Rabbi Avi Libman, prayer-leader David Lipsitz and Rabbi Ron Shulman live-stream a morning Shabbat service from Stone Family Sanctuary at Congregation Beth El to its website: cbe.org — as seen in March 2020 amid the coronavirus climate.
(Courtesy Photo)

Wider audience

These services get seen by many more people than would have attended them in person before the pandemic. Shulman said Beth El gets about 100 visitors per service — a three-fold increase.

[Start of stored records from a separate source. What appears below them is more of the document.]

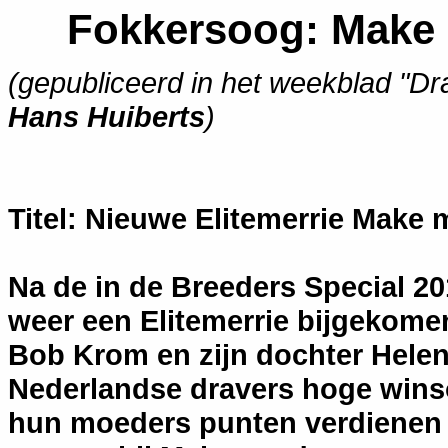
Fokkersoog: Make m
(gepubliceerd in het weekblad "Dr
Hans Huiberts
)
Titel: Nieuwe Elitemerrie Make
Na de in de Breeders Special 20
weer een Elitemerrie bijgekome
Bob Krom en zijn dochter Hele
Nederlandse dravers hoge wins
hun moeders punten verdienen vo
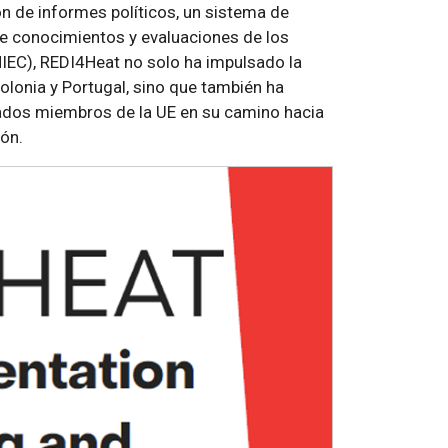
ón de informes políticos, un sistema de
de conocimientos y evaluaciones de los
IEC), REDI4Heat no solo ha impulsado la
Polonia y Portugal, sino que también ha
ados miembros de la UE en su camino hacia
ión.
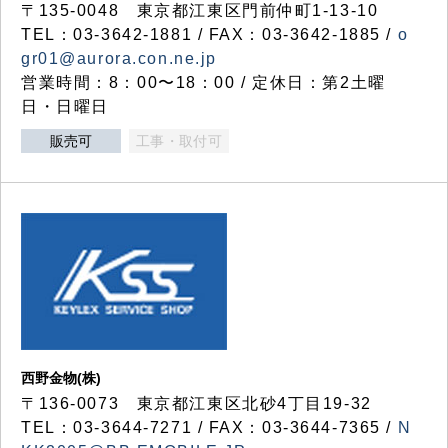
〒135-0048 東京都江東区門前仲町1-13-10
TEL：03-3642-1881 / FAX：03-3642-1885 /
o
gr01@aurora.con.ne.jp
営業時間：8：00〜18：00 / 定休日：第2土曜
日・日曜日
販売可
工事・取付可
西野金物(株)
〒136-0073 東京都江東区北砂4丁目19-32
TEL：03‐3644‐7271 / FAX：03-3644-7365 /
N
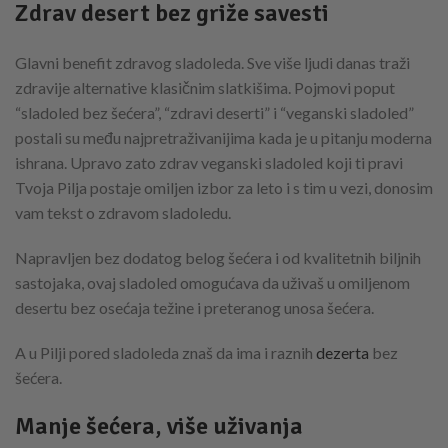
Zdrav desert bez griže savesti
Glavni benefit zdravog sladoleda. Sve više ljudi danas traži
zdravije alternative klasičnim slatkišima. Pojmovi poput
“sladoled bez šećera”, “zdravi deserti” i “veganski sladoled”
postali su među najpretraživanijima kada je u pitanju moderna
ishrana. Upravo zato zdrav veganski sladoled koji ti pravi
Tvoja Pilja postaje omiljen izbor za leto i s tim u vezi, donosim
vam tekst o zdravom sladoledu.
Napravljen bez dodatog belog šećera i od kvalitetnih biljnih
sastojaka, ovaj sladoled omogućava da uživaš u omiljenom
desertu bez osećaja težine i preteranog unosa šećera.
A u Pilji pored sladoleda znaš da ima i raznih
dezerta
bez
šećera.
Manje šećera, više uživanja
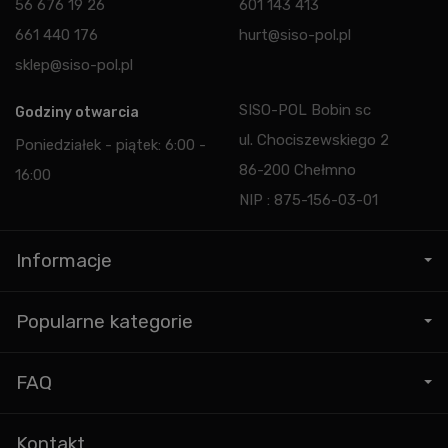
56 676 19 26
601 143 413
661 440 176
hurt@siso-pol.pl
sklep@siso-pol.pl
SISO-POL Bobin sc
Godziny otwarcia
ul. Chociszewskiego 2
Poniedziałek - piątek: 6:00 -
86-200 Chełmno
16:00
NIP : 875-156-03-01
Informacje
Popularne kategorie
FAQ
Kontakt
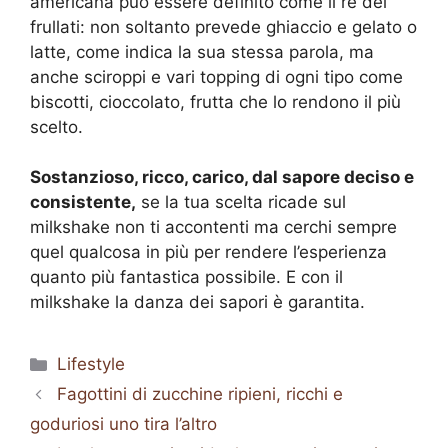
americana può essere definito come il re dei
frullati: non soltanto prevede ghiaccio e gelato o
latte, come indica la sua stessa parola, ma
anche sciroppi e vari topping di ogni tipo come
biscotti, cioccolato, frutta che lo rendono il più
scelto.
Sostanzioso, ricco, carico, dal sapore deciso e
consistente,
se la tua scelta ricade sul
milkshake non ti accontenti ma cerchi sempre
quel qualcosa in più per rendere l’esperienza
quanto più fantastica possibile. E con il
milkshake la danza dei sapori è garantita.
Categorie
Lifestyle
Fagottini di zucchine ripieni, ricchi e
goduriosi uno tira l’altro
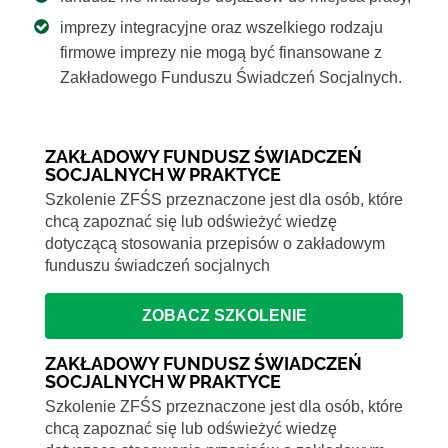
imprezy integracyjne oraz wszelkiego rodzaju
firmowe imprezy nie mogą być finansowane z
Zakładowego Funduszu Świadczeń Socjalnych.
ZAKŁADOWY FUNDUSZ ŚWIADCZEŃ
SOCJALNYCH W PRAKTYCE
Szkolenie ZFŚS przeznaczone jest dla osób, które
chcą zapoznać się lub odświeżyć wiedzę
dotyczącą stosowania przepisów o zakładowym
funduszu świadczeń socjalnych
ZOBACZ SZKOLENIE
ZAKŁADOWY FUNDUSZ ŚWIADCZEŃ
SOCJALNYCH W PRAKTYCE
Szkolenie ZFŚS przeznaczone jest dla osób, które
chcą zapoznać się lub odświeżyć wiedzę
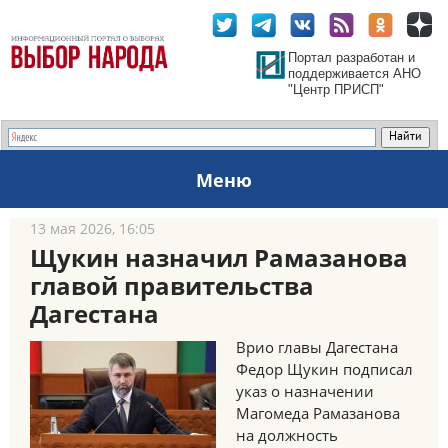
Портал разработан и
поддерживается АНО
"Центр ПРИСП"
Меню
13 мая 2026, 16:05
Щукин назначил Рамазанова
главой правительства
Дагестана
Врио главы Дагестана
Федор Щукин подписал
указ о назначении
Магомеда Рамазанова
на должность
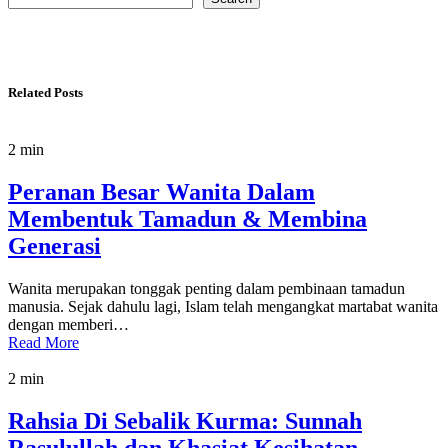
Related Posts
2 min
Peranan Besar Wanita Dalam
Membentuk Tamadun & Membina
Generasi
Wanita merupakan tonggak penting dalam pembinaan tamadun
manusia. Sejak dahulu lagi, Islam telah mengangkat martabat wanita
dengan memberi…
Read More
2 min
Rahsia Di Sebalik Kurma: Sunnah
Rasulullah dan Khasiat Kesihatan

Mulcahy said each of his sermons gets watched between 700 and 1,000 times.

“We’ve discovered we’re being watched by people from West Virginia, Virginia, Oregon — people from all sorts of places have thanked us,” Mulcahy said.

This doesn’t translate to more donations, Mulcahy said, “but that is understandable, with the economic challenges all of us are facing.”

A video chat session via the Zoom app is used by parishioners from St. James by-the-Sea Episcopal Church as a prayer group; as pictured in March 2020. Recorded sermons are uploaded to the church’s YouTube channel, which are embedded on its website: sjbts.org
(Courtesy Photo)

St. James by-the-Sea Episcopal Church‘s Rev. Mark Hargreaves doesn’t live-stream, but records sermons outside on the church grounds. These are then interspersed with clips showing members of the congregation reading from the Bible, and previous recordings of the choir singing hymns. It all gets uploaded to the church’s YouTube channel — which is embedded into its sjbts.org website — every Sunday morning or directly at youtube.com/channel/UCE4pakw9kl27hvjrkj9BawQ

“We’re pleased with the response,” Hargreaves said. “We’ve had 500 visits to watch that. So the word has got out and people are clearly engaging. “

Likewise, children’s minister Lea Booth has been loading up La Jolla United Methodist Church’s virtually unused YouTube channel with new content — including YouTube Live sing-alongs on weekday afternoons from a spare bedroom in her Clairemont Mesa home. She’s also ramping up a virtual Sunday School for her students to attend via the Zoom app. La Jolla United Methodist Church’s YouTube channel with messages from Booth can be viewed at youtube.com/channel/UCCCjFa8d1323CtRLfX2Qsiw and also linked to facebook.com/LaJollaUnitedMethodistChurch

La Jolla United Methodist Church also offers recorded audio from recent services at lajollaunitedmethodist.org

Blessing in disguise?

Being cajoled into all this new technology may be a blessing in disguise, several clergy noted. In fact, once the pandemic passes, many of these adaptations are likely to stay.

“It’s pushed us to use technology in ways we haven’t done before, but which we will keep using,” Hargreaves said. “We all had iPhones, but we didn’t use them to their full potential, which we are now.”

Just before being interviewed, Hargreaves said, he was on a virtual prayer service with parishioners via Zoom.

“We just had 20 people praying together on the screen,” he enthused, “20 little squares!”

It’s more difficult for the Catholic church to change its traditional ways, Mulcahy admitted, “but I think we’ll incorporate what we can, because I think, especially for people who are shut in, it’s really important.” However, he added: “We don’t want to lose the personal contact. It’s kind of a balance we have to figure out.”

None of the institutions contacted by the Light shared President Donald Trump’s optimism of an Easter 2020 in the company of others, by the way. “We’re making plans as if we will be doing Easter through the Internet — simply because of regulations from the civil government,” Mulcahy said. “But what we’ve experienced from this is that everything turns on a dime, so we’re adhering to that old motto: Hope for the best, prepare for the worst.”

Shulman responded to the question by indicating that he recently taught a class called “Seders in Seclusion.”